Deimantas Narkevičius

Once in the XX Century, 2004

16mm film transferred to video

8 min

 

The film will be screened on repeat from 12 to 4 pm on Sunday, October 5, 2025.

This Sunday, October 5, Galerija VARTAI will open its doors to join the Lithuanian cultural community in a warning strike, contributing to a collective call for competence, respect and responsibility in cultural policy. On this day, we invite all those in support to come together for a screening of Once in the XX Century (2004) by Deimantas Narkevičius. In this piece, the artist reworked archival footage of the removal of the Lenin monument in Vilnius so that it appears to rise rather than fall. By exposing how easily history can be reframed or denied, the work resonates with the troubling political climate of today, where populist rhetoric echoes unsettling fragments of the recent past. Now part of major international collections, including MoMA and the Centre Pompidou, this piece stands as a stark reminder that we must protect culture as a space for critical reflection and dialogue—because this could be the last time…
 
About the work in the words of the artist:
 
The thoughts behind the work are not about nostalgia for a former time.

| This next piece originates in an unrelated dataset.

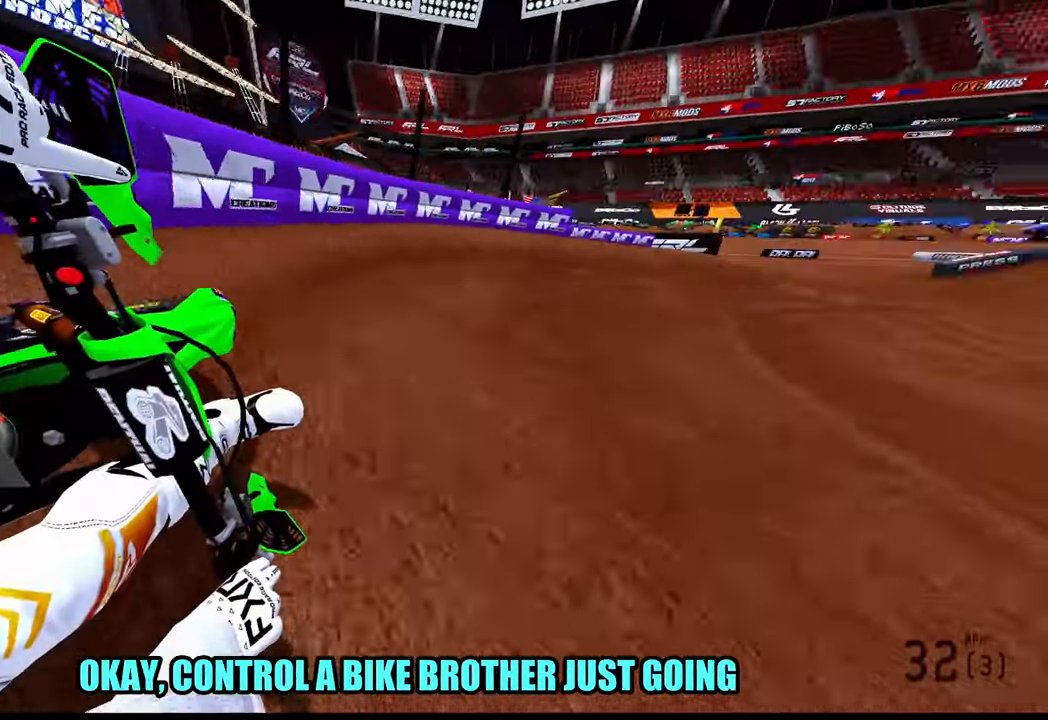
{"dt_ms": 500, "buttons": ["R2"], "left_stick": "up-right", "right_stick": "left", "button_events": []}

In many East European countries (which are undergoing extreme new liberal development of their economies) there are quite large numbers of people who are missing some social ideas, dreams, or even utopias. As the reality of the Soviet Union is becoming alien and forgotten for the majority of East Europeans, the ideas of socialism again become actual and possible to be discussed as an alternative for the extreme new liberalism. For the younger generation, communism is becoming something very exotic. For that generation, it certainly does not have connotations of a state of terror against the individual and an ideology of the colonisation of entire nations. On the other hand, the recent past in the East is denied by the new politicians. Some of them (who originally started their political careers before the changes of the 1990s) have become a type of right-wing populists. Often their rhetoric is somehow reminiscent of some things from the past. So there is something scary about any repetition of the not-so-distant past, even though it seems hardly possible.
 

Deimantas Narkevičius. Da Capo. Edited by Marco Scotini. Berlin: Archive Books, 2015.